What better chance, then, to reboot ones image than an Olympic opening ceremony? It was the deliberate pursuit of joyous international disbelief that forced our own octogenarian monarch to leap from a helicopter in the Stratford sky not long ago.

Similar Saudi-shaped hilarity could be far more simply achieved. Such jaw-dropping disbelief could be delivered merely at the sight of a young lady driving into the stadium at the wheel of a Nissan Micra, her be-burka’d bonce jovially lopped off as two strategically-placed misogynist princes spontaneously combust at the shame of it all, the Olympic cauldron is lit and the Games are on.

Other interesting challenges would present themselves too.

Pity the poor Saudi gamesmaker whose job it is to run after Usain Bolt as he sprints over an international border on the hunt for the Swedish ladies handballers. And even he might find, given the gulf that divides the nations, that Michael Phelps had got there first.

At least the consultant prince did acknowledge further “cultural constraints” that might make his project difficult.

Saudi Arabia, he said, “has a hard time accepting that women can compete in sports, especially in swimming. Wearing sports clothing in public is not really allowed. For these cultural reasons, it is difficult to bid for certain big international events.”

There are wider reasons it might find the whole thing a bit of a struggle. As host nation, the Saudis would be expected to enter competitors in every single one of the Games’ 302 events.

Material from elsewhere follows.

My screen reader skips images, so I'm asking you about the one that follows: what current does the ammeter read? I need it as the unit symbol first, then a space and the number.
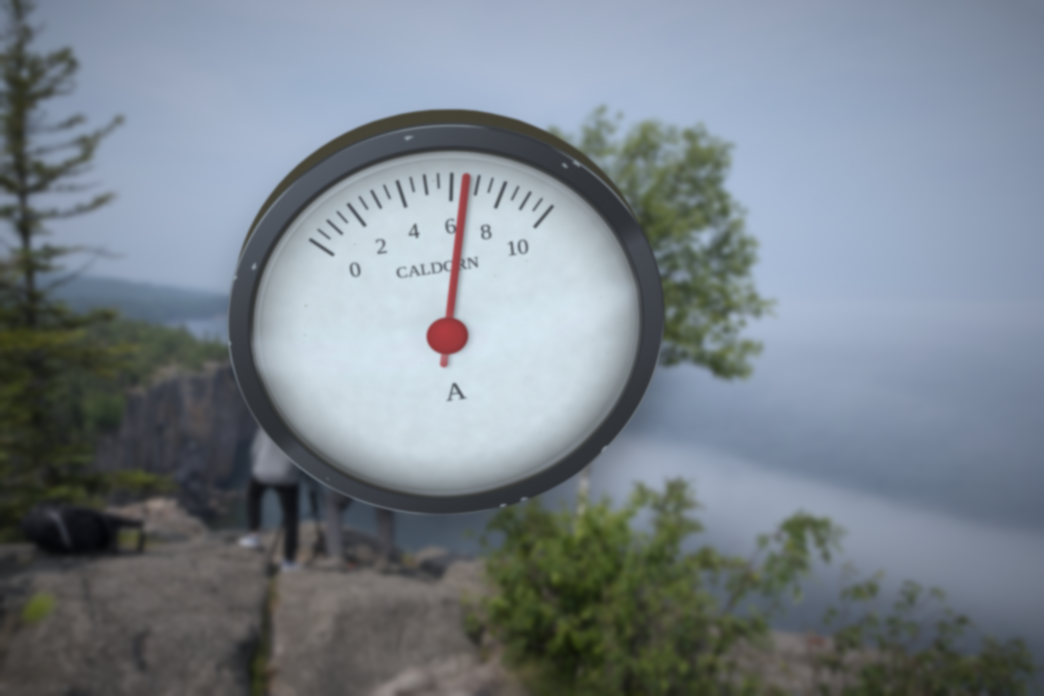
A 6.5
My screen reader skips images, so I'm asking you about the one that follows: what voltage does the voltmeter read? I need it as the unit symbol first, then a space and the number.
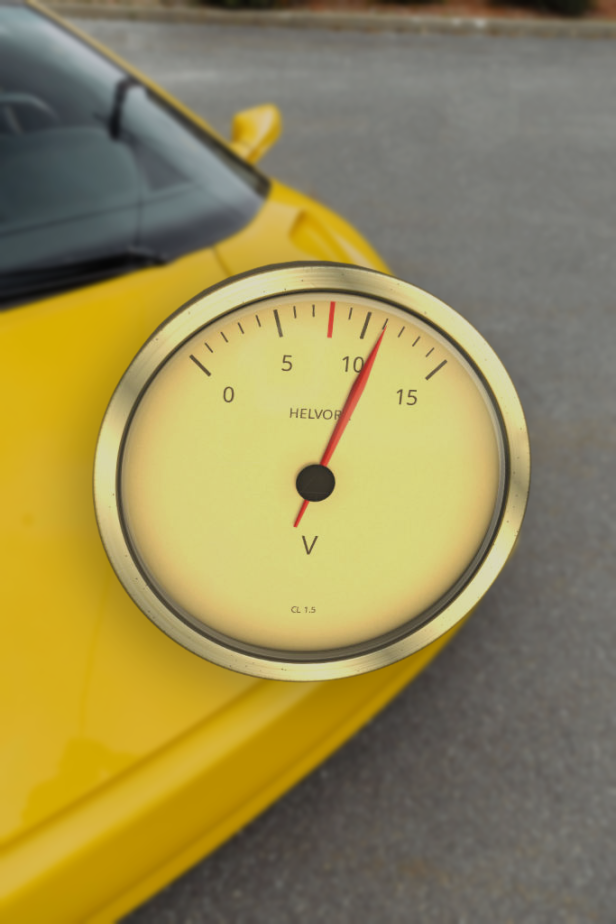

This would mark a quite significant departure from the grand total of two women it has ever sent to any Olympics (one a judoka eliminated from London 2012 in just over a minute, the other an 800m runner who raced round the track in hijab and appropriately baggy clothing, losing by just under a minute).

The intersection between international sports and human rights tends to contort itself into a moral maze with only the gentlest prompting. Given the readiness with which the sporting world is currently snuggling into the cosy expansionist clutches of the Middle Eastern oil men, perhaps we shouldn’t be surprised at the consultant prince’s audacity. At least the IOC were refreshingly straightforward about it.

Saudi Arabian women might be a lap behind on the running track, but their leaders are still in the Dark Ages, with their heads firmly stuck in the only place where the desert sun doesn’t shine. They are whole centuries of change from having the Olympic flame burn anywhere near them.

L’Oréal v Just For Men was surely worth a punt

Even by the standards of modern football, can there ever have been a quarter of a million quid more easily earned? David Ginola stood behind a sign for an attention-seeking bookmaker, told the world of his intention to run for Fifa president, never came even moderately close to convincing anyone who mattered to back him, then brought his campaign to an end.

Luis Figo, at least, is still hanging in there and it’s a pity really that the face of L’Oréal  won’t be giving the hair of Just For Men a run for his money.